*ACTIVITY*:
Using the entries below, copy exactly each line from the line with "X536100D01*" up to and including the line with "G04 D20 used for Component hole; *", with every picture left out.

*THE RECORDS*:
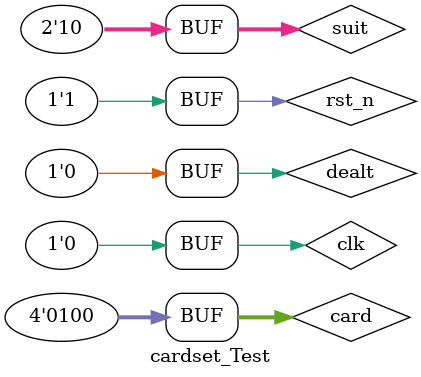
<source format=v>
`timescale 1ns / 1ps


module cardset_Test;

	// Inputs
	reg clk;
	reg rst_n;
	reg dealt;
	reg [3:0] card;
	reg [1:0] suit;

	// Outputs
	wire [3:0] card1;
	wire [3:0] card2;
	wire [3:0] card3;
	wire [3:0] card4;
	wire [3:0] card5;
	wire [1:0] suit1;
	wire [1:0] suit2;
	wire [1:0] suit3;
	wire [1:0] suit4;
	wire [1:0] suit5;
	wire [4:0] value;
	wire busted;

	// Instantiate the Unit Under Test (UUT)
	cardset uut (
		.clk(clk), 
		.rst_n(rst_n), 
		.dealt(dealt), 
		.card(card), 
		.suit(suit), 
		.card1(card1), 
		.card2(card2), 
		.card3(card3), 
		.card4(card4), 
		.card5(card5), 
		.suit1(suit1), 
		.suit2(suit2), 
		.suit3(suit3), 
		.suit4(suit4), 
		.suit5(suit5), 
		.value(value),
		.busted(busted)
	);

	initial begin
		// Initialize Inputs
		clk = 0;
		rst_n = 0;
		dealt = 0;
		card = 0;
		suit = 0;

		// Wait 100 ns for global reset to finish
		#100;
        
		// Add stimulus here
		rst_n = 1;
		
		repeat(50)
			#1 clk = ~clk;
		dealt = 1;
		card = 4'd12;
		suit = 2'd1;
		repeat(20)
			#1 clk = ~clk;
		dealt = 0;
		
		repeat(50)
			#1 clk = ~clk;
		dealt = 1;
		card = 4'd8;
		suit = 2'd3;
		repeat(20)
			#1 clk = ~clk;
		dealt = 0;
		
		repeat(50)
			#1 clk = ~clk;
		dealt = 1;
		card = 4'd4;
		suit = 2'd2;
		repeat(20)
			#1 clk = ~clk;
		dealt = 0;
		
		

	end
      
endmodule


</source>
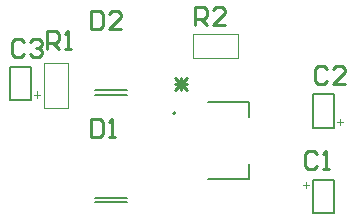
<source format=gto>
G04*
G04 #@! TF.GenerationSoftware,Altium Limited,Altium Designer,22.9.1 (49)*
G04*
G04 Layer_Color=65535*
%FSLAX25Y25*%
%MOIN*%
G70*
G04*
G04 #@! TF.SameCoordinates,7F83523E-A3D8-4692-9F7C-F7BD391A3CC7*
G04*
G04*
G04 #@! TF.FilePolarity,Positive*
G04*
G01*
G75*
%ADD10C,0.00787*%
%ADD11C,0.00500*%
%ADD12C,0.00394*%
%ADD13C,0.01000*%
D10*
X488701Y381610D02*
G03*
X488701Y381610I-394J0D01*
G01*
X461988Y353490D02*
X472618D01*
X461988Y351915D02*
X472618D01*
X461988Y389425D02*
X472618D01*
X461988Y387850D02*
X472618D01*
X541543Y348488D02*
Y359512D01*
X534457Y348488D02*
X541543D01*
X534457D02*
Y359512D01*
X541543D01*
X534457Y376839D02*
Y387862D01*
X541543D01*
Y376839D02*
Y387862D01*
X534457Y376839D02*
X541543D01*
X433457Y385988D02*
Y397012D01*
X440543D01*
Y385988D02*
Y397012D01*
X433457Y385988D02*
X440543D01*
D11*
X499528Y359760D02*
X513307D01*
Y364642D01*
X499528Y385350D02*
X513307D01*
Y380469D02*
Y385350D01*
D12*
X445063Y398480D02*
X452937D01*
X445063Y383520D02*
Y398480D01*
Y383520D02*
X452937D01*
Y398480D01*
X509480Y400063D02*
Y407937D01*
X494520D02*
X509480D01*
X494520Y400063D02*
Y407937D01*
Y400063D02*
X509480D01*
X532357Y358724D02*
Y356625D01*
X533406Y357675D02*
X531307D01*
X543643Y377626D02*
Y379725D01*
X542594Y378676D02*
X544693D01*
X442643Y386776D02*
Y388875D01*
X441594Y387825D02*
X443693D01*
D13*
X495300Y411100D02*
Y417098D01*
X498299D01*
X499299Y416098D01*
Y414099D01*
X498299Y413099D01*
X495300D01*
X497299D02*
X499299Y411100D01*
X505297D02*
X501298D01*
X505297Y415099D01*
Y416098D01*
X504297Y417098D01*
X502298D01*
X501298Y416098D01*
X445900Y403100D02*
Y409098D01*
X448899D01*
X449899Y408098D01*
Y406099D01*
X448899Y405099D01*
X445900D01*
X447899D02*
X449899Y403100D01*
X451898D02*
X453897D01*
X452898D01*
Y409098D01*
X451898Y408098D01*
X460600Y415698D02*
Y409700D01*
X463599D01*
X464599Y410700D01*
Y414698D01*
X463599Y415698D01*
X460600D01*
X470597Y409700D02*
X466598D01*
X470597Y413699D01*
Y414698D01*
X469597Y415698D01*
X467598D01*
X466598Y414698D01*
X460600Y379763D02*
Y373765D01*
X463599D01*
X464599Y374764D01*
Y378763D01*
X463599Y379763D01*
X460600D01*
X466598Y373765D02*
X468597D01*
X467598D01*
Y379763D01*
X466598Y378763D01*
X438099Y405398D02*
X437099Y406398D01*
X435100D01*
X434100Y405398D01*
Y401400D01*
X435100Y400400D01*
X437099D01*
X438099Y401400D01*
X440098Y405398D02*
X441098Y406398D01*
X443097D01*
X444097Y405398D01*
Y404399D01*
X443097Y403399D01*
X442097D01*
X443097D01*
X444097Y402399D01*
Y401400D01*
X443097Y400400D01*
X441098D01*
X440098Y401400D01*
X539099Y396249D02*
X538099Y397249D01*
X536100D01*
X535100Y396249D01*
Y392250D01*
X536100Y391250D01*
X538099D01*
X539099Y392250D01*
X545097Y391250D02*
X541098D01*
X545097Y395249D01*
Y396249D01*
X544097Y397249D01*
X542098D01*
X541098Y396249D01*
X535899Y367898D02*
X534899Y368898D01*
X532900D01*
X531900Y367898D01*
Y363900D01*
X532900Y362900D01*
X534899D01*
X535899Y363900D01*
X537898Y362900D02*
X539897D01*
X538898D01*
Y368898D01*
X537898Y367898D01*
X488500Y393398D02*
X492499Y389400D01*
X488500D02*
X492499Y393398D01*
X488500Y391399D02*
X492499D01*
X490499Y389400D02*
Y393398D01*
M02*

</source>
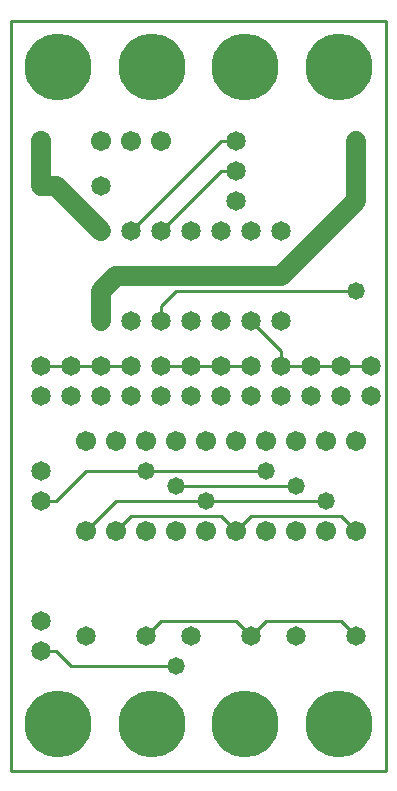
<source format=gbl>
%MOIN*%
%FSLAX25Y25*%
G04 D10 used for Character Trace; *
G04     Circle (OD=.01000) (No hole)*
G04 D11 used for Power Trace; *
G04     Circle (OD=.06700) (No hole)*
G04 D12 used for Signal Trace; *
G04     Circle (OD=.01100) (No hole)*
G04 D13 used for Via; *
G04     Circle (OD=.05800) (Round. Hole ID=.02800)*
G04 D14 used for Component hole; *
G04     Circle (OD=.06500) (Round. Hole ID=.03500)*
G04 D15 used for Component hole; *
G04     Circle (OD=.06700) (Round. Hole ID=.04300)*
G04 D16 used for Component hole; *
G04     Circle (OD=.08100) (Round. Hole ID=.05100)*
G04 D17 used for Component hole; *
G04     Circle (OD=.08900) (Round. Hole ID=.05900)*
G04 D18 used for Component hole; *
G04     Circle (OD=.11300) (Round. Hole ID=.08300)*
G04 D19 used for Component hole; *
G04     Circle (OD=.16000) (Round. Hole ID=.13000)*
G04 D20 used for Component hole; *
G04     Circle (OD=.18300) (Round. Hole ID=.15300)*
G04 D21 used for Component hole; *
G04     Circle (OD=.22291) (Round. Hole ID=.19291)*
%ADD10C,.01000*%
%ADD11C,.06700*%
%ADD12C,.01100*%
%ADD13C,.05800*%
%ADD14C,.06500*%
%ADD15C,.06700*%
%ADD16C,.08100*%
%ADD17C,.08900*%
%ADD18C,.11300*%
%ADD19C,.16000*%
%ADD20C,.18300*%
%ADD21C,.22291*%
%IPPOS*%
%LPD*%
G90*X0Y0D02*D21*X15625Y15625D03*D12*              
X20000Y35000D02*X55000D01*D13*D03*D14*            
X45000Y45000D03*D12*X50000Y50000D01*X75000D01*    
X80000Y45000D01*D14*D03*D12*X85000Y50000D01*      
X110000D01*X115000Y45000D01*D14*D03*X95000D03*D21*
X109375Y15625D03*D15*X115000Y80000D03*D12*        
X110000Y85000D01*X80000D01*X75000Y80000D01*D15*   
D03*D12*X70000Y85000D01*X40000D01*X35000Y80000D01*
D15*D03*X45000D03*D12*X25000D02*X35000Y90000D01*  
D15*X25000Y80000D03*D12*X35000Y90000D02*X65000D01*
D13*D03*D12*X105000D01*D13*D03*D15*               
X95000Y80000D03*D13*Y95000D03*D12*X55000D01*D13*  
D03*X45000Y100000D03*D12*X25000D01*               
X15000Y90000D01*X10000D01*D14*D03*Y100000D03*D15* 
X25000Y110000D03*X35000D03*D14*X40000Y125000D03*  
X30000D03*X20000D03*X10000D03*D12*                
X45000Y100000D02*X85000D01*D13*D03*D15*           
X95000Y110000D03*X75000D03*X85000D03*             
X105000Y80000D03*X65000D03*Y110000D03*            
X85000Y80000D03*X105000Y110000D03*D14*            
X110000Y125000D03*X60000D03*X100000D03*X90000D03* 
X80000D03*X70000D03*D15*X55000Y110000D03*         
X115000D03*X55000Y80000D03*D14*X120000Y135000D03* 
D12*X110000D01*D14*D03*D12*X100000D01*D14*D03*D12*
X90000D01*D14*D03*D12*Y140000D01*X80000Y150000D01*
D14*D03*X90000D03*X70000D03*D11*X35000Y165000D02* 
X90000D01*X30000Y160000D02*X35000Y165000D01*      
X30000Y150000D02*Y160000D01*D14*Y150000D03*       
X40000D03*X20000Y135000D03*D12*X10000D01*D14*D03* 
D12*X20000D02*X30000D01*D14*D03*D12*X40000D01*D14*
D03*X50000Y125000D03*Y135000D03*D12*X60000D01*D14*
D03*D12*X70000D01*D14*D03*D12*X80000D01*D14*D03*  
X60000Y150000D03*D12*X50000Y155000D02*            
X55000Y160000D01*X50000Y150000D02*Y155000D01*D14* 
Y150000D03*D12*X55000Y160000D02*X115000D01*D13*   
D03*D14*X90000Y180000D03*D11*Y165000D02*          
X115000Y190000D01*D14*D03*D11*Y200000D01*D14*D03* 
D11*Y210000D01*D14*D03*D21*X109375Y234375D03*     
X78125D03*D14*X80000Y180000D03*D12*X125000Y0D02*  
Y250000D01*X0Y0D02*X125000D01*X0D02*Y250000D01*   
X125000D01*D14*X75000Y200000D03*D12*X70000D01*    
X50000Y180000D01*D14*D03*X60000D03*X40000D03*D12* 
X70000Y210000D01*X75000D01*D14*D03*Y190000D03*D15*
X50000Y210000D03*D21*X46875Y234375D03*D14*        
X70000Y180000D03*D15*X40000Y210000D03*X30000D03*  
D14*Y195000D03*Y180000D03*D11*X15000Y195000D01*   
X10000D01*D14*D03*D11*Y210000D01*D15*D03*D21*     
X15625Y234375D03*D15*X45000Y110000D03*D14*        
X120000Y125000D03*X10000Y50000D03*X25000Y45000D03*
X60000D03*X10000Y40000D03*D12*X15000D01*          
X20000Y35000D01*D21*X46875Y15625D03*X78125D03*M02*

</source>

*OUTPUT OF THE TASK*:
X536100D01*
X535100Y396249D01*
Y392250D01*
X536100Y391250D01*
X538099D01*
X539099Y392250D01*
X545097Y391250D02*
X541098D01*
X545097Y395249D01*
Y396249D01*
X544097Y397249D01*
X542098D01*
X541098Y396249D01*
X535899Y367898D02*
X534899Y368898D01*
X532900D01*
X531900Y367898D01*
Y363900D01*
X532900Y362900D01*
X534899D01*
X535899Y363900D01*
X537898Y362900D02*
X539897D01*
X538898D01*
Y368898D01*
X537898Y367898D01*
X488500Y393398D02*
X492499Y389400D01*
X488500D02*
X492499Y393398D01*
X488500Y391399D02*
X492499D01*
X490499Y389400D02*
Y393398D01*
M02*

</source>
<source format=gbl>
%MOIN*%
%FSLAX25Y25*%
G04 D10 used for Character Trace; *
G04     Circle (OD=.01000) (No hole)*
G04 D11 used for Power Trace; *
G04     Circle (OD=.06700) (No hole)*
G04 D12 used for Signal Trace; *
G04     Circle (OD=.01100) (No hole)*
G04 D13 used for Via; *
G04     Circle (OD=.05800) (Round. Hole ID=.02800)*
G04 D14 used for Component hole; *
G04     Circle (OD=.06500) (Round. Hole ID=.03500)*
G04 D15 used for Component hole; *
G04     Circle (OD=.06700) (Round. Hole ID=.04300)*
G04 D16 used for Component hole; *
G04     Circle (OD=.08100) (Round. Hole ID=.05100)*
G04 D17 used for Component hole; *
G04     Circle (OD=.08900) (Round. Hole ID=.05900)*
G04 D18 used for Component hole; *
G04     Circle (OD=.11300) (Round. Hole ID=.08300)*
G04 D19 used for Component hole; *
G04     Circle (OD=.16000) (Round. Hole ID=.13000)*
G04 D20 used for Component hole; *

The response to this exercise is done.